Dataset content

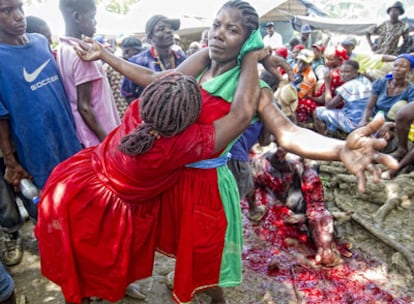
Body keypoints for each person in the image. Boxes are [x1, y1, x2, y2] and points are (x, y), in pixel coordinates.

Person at [74, 1, 399, 302]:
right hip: (171, 179)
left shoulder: (252, 88)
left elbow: (288, 132)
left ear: (248, 41)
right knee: (172, 242)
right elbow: (156, 79)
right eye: (217, 24)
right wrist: (105, 55)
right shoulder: (198, 66)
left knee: (207, 260)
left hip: (207, 187)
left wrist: (340, 149)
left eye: (232, 30)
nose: (218, 33)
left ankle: (216, 299)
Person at [35, 38, 264, 304]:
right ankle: (91, 293)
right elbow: (241, 115)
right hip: (103, 208)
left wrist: (213, 46)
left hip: (74, 181)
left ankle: (88, 293)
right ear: (187, 121)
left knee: (79, 256)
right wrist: (250, 54)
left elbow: (158, 79)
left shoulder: (138, 109)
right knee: (100, 261)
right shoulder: (181, 144)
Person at [57, 0, 121, 148]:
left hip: (84, 136)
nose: (95, 22)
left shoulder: (63, 48)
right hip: (99, 138)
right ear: (77, 17)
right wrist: (108, 142)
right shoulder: (83, 54)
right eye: (92, 17)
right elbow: (84, 106)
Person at [121, 14, 186, 103]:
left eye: (170, 27)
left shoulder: (182, 59)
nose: (168, 31)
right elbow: (128, 94)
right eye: (161, 29)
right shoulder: (137, 62)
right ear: (150, 37)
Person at [314, 60, 372, 136]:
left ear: (355, 72)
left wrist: (327, 84)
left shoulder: (350, 86)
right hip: (364, 117)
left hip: (352, 122)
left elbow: (329, 105)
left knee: (316, 112)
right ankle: (333, 134)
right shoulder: (365, 80)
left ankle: (324, 137)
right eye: (341, 72)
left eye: (347, 72)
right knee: (336, 113)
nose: (343, 75)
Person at [291, 49, 317, 123]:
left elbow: (299, 96)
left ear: (310, 64)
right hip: (293, 92)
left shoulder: (309, 77)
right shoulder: (296, 67)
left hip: (302, 98)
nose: (301, 65)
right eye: (300, 61)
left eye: (305, 63)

About this task
Retype every entry exactly, but keep the pictures out of your copy.

Written reply
Body keypoints for each person in the image. Boxes are [x1, y1, x2, y2] and points are (x, y), in pixel coordinates.

Person at [74, 1, 399, 302]:
right hip: (171, 179)
left shoulder: (252, 88)
left elbow: (288, 132)
left ear: (248, 41)
right knee: (172, 242)
right elbow: (156, 79)
right eye: (217, 24)
right wrist: (105, 55)
right shoulder: (198, 66)
left knee: (207, 260)
left hip: (207, 187)
left wrist: (340, 149)
left eye: (232, 30)
nose: (218, 33)
left ankle: (216, 299)
Person at [35, 38, 264, 304]:
right ankle: (91, 293)
right elbow: (241, 115)
right hip: (103, 208)
left wrist: (213, 46)
left hip: (74, 181)
left ankle: (88, 293)
right ear: (187, 121)
left knee: (79, 256)
right wrist: (250, 54)
left elbow: (158, 79)
left shoulder: (138, 109)
right knee: (100, 261)
right shoulder: (181, 144)
Person at [57, 0, 121, 148]:
left hip: (84, 136)
nose: (95, 22)
left shoulder: (63, 48)
right hip: (99, 138)
right ear: (77, 17)
right wrist: (108, 142)
right shoulder: (83, 54)
right eye: (92, 17)
right elbow: (84, 106)
Person at [121, 14, 186, 103]:
left eye: (170, 27)
left shoulder: (182, 59)
nose: (168, 31)
right elbow: (128, 94)
right eye: (161, 29)
right shoulder: (137, 62)
right ear: (150, 37)
Person at [314, 60, 372, 136]:
left ear: (355, 72)
left wrist: (327, 84)
left shoulder: (350, 86)
right hip: (364, 117)
left hip: (352, 122)
left elbow: (329, 105)
left knee: (316, 112)
right ankle: (333, 134)
right shoulder: (365, 80)
left ankle: (324, 137)
right eye: (341, 72)
left eye: (347, 72)
right knee: (336, 113)
nose: (343, 75)
Person at [291, 49, 317, 123]:
left elbow: (299, 96)
left ear: (310, 64)
right hip: (293, 92)
left shoulder: (309, 77)
right shoulder: (296, 67)
left hip: (302, 98)
nose: (301, 65)
right eye: (300, 61)
left eye: (305, 63)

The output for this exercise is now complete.